Al termine di quel ticchettio, mi ha spaventato vedere tutti procedere allo stesso modo, con lo stesso scanzonato scherzare, con le solite battute di ogni giorno, con i sorrisi e le risatine quotidiane. Mi sono spaventato perché da tempo passo le giornate a misurarmi con uno standard che oggi si è rivelato un incubo. Ho piegato parte di me stesso per compiacere una gigantesca ruota che gira e investe tutto ciò che le si para davanti, con noi all'interno sballottati in ogni direzione come in certe serate che finiscono troppo tardi e con troppo sostanze in corpo.
Oggi sono uscito di lì camminando con un collega di quelli. Più ci avvicinavamo all'uscita, e più parlavamo di quanto fosse scioccante e assurdo. Più ci avvicinavamo al gabbiotto dell'ingresso, più le cose prendevano la forma della realtà e l'estasi della droga scemava. Quando ho timbrato l'uscita e ho aperto la porta, davanti a me c'erano due donne con gli occhi bagnati dalle lacrime. Non conoscevano quel posto. Ci siamo incrociati in quel frangente, mentre loro entravano disperate e io uscivo accendendomi una sigaretta.

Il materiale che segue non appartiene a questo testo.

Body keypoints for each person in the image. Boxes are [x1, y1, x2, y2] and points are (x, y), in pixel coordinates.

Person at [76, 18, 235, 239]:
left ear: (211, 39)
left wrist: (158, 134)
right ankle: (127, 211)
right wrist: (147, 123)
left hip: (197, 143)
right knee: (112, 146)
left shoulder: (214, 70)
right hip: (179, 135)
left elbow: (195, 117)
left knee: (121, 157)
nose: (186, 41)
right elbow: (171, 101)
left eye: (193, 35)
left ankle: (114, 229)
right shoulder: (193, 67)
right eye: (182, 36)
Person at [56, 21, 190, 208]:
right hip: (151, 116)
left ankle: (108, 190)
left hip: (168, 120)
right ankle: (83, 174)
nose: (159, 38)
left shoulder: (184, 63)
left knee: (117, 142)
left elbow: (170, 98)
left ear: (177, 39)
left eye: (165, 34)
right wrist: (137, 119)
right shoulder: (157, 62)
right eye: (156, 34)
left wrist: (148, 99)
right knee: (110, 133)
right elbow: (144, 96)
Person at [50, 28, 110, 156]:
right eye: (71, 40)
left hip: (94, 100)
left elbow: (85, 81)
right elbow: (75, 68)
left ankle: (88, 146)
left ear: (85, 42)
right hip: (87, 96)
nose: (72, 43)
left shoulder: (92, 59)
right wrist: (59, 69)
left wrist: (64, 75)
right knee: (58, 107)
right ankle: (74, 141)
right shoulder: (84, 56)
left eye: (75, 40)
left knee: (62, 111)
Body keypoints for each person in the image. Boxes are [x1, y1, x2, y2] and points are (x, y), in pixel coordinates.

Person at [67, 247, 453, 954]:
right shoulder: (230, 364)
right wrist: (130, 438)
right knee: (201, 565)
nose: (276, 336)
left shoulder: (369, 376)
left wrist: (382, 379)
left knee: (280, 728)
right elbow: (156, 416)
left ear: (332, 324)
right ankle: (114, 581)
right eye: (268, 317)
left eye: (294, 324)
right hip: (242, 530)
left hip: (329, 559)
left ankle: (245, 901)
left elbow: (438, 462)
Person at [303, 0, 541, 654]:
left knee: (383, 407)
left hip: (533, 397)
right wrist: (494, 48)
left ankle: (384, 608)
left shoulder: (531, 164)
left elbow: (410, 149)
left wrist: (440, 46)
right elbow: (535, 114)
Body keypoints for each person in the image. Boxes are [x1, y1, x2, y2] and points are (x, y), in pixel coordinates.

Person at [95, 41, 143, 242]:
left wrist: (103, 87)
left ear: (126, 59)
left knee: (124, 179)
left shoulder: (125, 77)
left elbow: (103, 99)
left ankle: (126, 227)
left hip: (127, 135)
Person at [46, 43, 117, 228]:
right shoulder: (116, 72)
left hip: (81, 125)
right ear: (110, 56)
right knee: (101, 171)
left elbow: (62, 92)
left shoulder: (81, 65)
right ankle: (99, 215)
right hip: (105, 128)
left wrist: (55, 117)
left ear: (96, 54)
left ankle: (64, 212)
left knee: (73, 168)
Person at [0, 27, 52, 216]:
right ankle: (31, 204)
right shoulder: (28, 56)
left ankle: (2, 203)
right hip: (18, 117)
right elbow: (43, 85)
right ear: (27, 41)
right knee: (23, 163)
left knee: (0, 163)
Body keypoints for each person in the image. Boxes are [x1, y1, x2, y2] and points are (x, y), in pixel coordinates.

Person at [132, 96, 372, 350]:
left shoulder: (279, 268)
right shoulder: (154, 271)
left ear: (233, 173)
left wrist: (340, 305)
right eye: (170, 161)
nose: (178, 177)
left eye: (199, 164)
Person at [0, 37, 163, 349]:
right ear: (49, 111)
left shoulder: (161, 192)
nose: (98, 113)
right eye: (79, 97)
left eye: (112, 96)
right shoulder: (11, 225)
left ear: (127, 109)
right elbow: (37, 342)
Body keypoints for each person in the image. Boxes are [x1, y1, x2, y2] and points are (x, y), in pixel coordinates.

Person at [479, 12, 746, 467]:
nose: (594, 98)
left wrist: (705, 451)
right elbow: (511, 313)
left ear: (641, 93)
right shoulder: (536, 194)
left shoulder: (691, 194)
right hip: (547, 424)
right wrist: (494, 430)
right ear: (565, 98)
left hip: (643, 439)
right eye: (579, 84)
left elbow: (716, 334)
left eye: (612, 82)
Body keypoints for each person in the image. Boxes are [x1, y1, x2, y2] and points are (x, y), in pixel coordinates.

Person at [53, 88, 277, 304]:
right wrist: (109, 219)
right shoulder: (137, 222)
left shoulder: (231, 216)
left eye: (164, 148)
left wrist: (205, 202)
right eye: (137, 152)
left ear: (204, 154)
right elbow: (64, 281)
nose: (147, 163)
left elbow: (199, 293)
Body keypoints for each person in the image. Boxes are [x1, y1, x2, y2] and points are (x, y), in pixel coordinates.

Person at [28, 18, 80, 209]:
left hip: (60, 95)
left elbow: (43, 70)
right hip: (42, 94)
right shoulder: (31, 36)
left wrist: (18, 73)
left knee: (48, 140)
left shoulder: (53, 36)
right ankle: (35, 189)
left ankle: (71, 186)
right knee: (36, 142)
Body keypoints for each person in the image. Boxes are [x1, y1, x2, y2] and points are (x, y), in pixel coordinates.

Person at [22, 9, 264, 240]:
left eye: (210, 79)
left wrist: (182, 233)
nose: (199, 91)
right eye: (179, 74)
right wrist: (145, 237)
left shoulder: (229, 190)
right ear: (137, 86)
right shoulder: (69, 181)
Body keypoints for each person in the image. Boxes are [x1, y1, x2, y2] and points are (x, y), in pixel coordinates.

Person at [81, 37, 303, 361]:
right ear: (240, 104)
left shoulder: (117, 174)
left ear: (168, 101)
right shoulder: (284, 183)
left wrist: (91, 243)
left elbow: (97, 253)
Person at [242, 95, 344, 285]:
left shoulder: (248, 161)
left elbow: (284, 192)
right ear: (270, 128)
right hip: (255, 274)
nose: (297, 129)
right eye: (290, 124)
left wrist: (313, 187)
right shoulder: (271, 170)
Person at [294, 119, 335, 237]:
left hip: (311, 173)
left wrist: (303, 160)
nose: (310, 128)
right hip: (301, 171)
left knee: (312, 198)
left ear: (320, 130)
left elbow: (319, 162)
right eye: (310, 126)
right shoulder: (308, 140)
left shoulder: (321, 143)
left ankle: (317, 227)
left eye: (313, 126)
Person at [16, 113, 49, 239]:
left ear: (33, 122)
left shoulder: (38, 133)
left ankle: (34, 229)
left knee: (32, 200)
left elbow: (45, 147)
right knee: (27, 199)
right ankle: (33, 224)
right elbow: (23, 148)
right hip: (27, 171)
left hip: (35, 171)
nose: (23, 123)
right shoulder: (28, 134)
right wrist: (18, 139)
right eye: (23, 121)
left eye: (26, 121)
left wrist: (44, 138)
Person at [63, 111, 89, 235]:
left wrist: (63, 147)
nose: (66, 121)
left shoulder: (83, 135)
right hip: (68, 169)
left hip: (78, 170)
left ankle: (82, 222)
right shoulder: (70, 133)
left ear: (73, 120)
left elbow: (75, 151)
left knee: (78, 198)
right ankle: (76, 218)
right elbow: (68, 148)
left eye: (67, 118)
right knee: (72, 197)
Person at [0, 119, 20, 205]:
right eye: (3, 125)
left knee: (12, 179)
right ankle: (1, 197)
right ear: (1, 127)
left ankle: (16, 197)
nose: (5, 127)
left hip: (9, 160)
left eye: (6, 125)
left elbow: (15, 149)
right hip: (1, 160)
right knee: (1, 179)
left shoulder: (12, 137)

Ho salutato il collega, ci vediamo lunedì.
Uscendo dalla gabbia, le cose sono diverse. Guardando le sbarre dall'esterno, non hai paura di toccarle. E quando sei fuori puoi pensare alla differenza che ti separa da quello che c'è lì dentro, ricordartene, farne qualcosa.
Ma oggi una persona è morta e io voglio fermarmi a ricordarmi i miei sogni.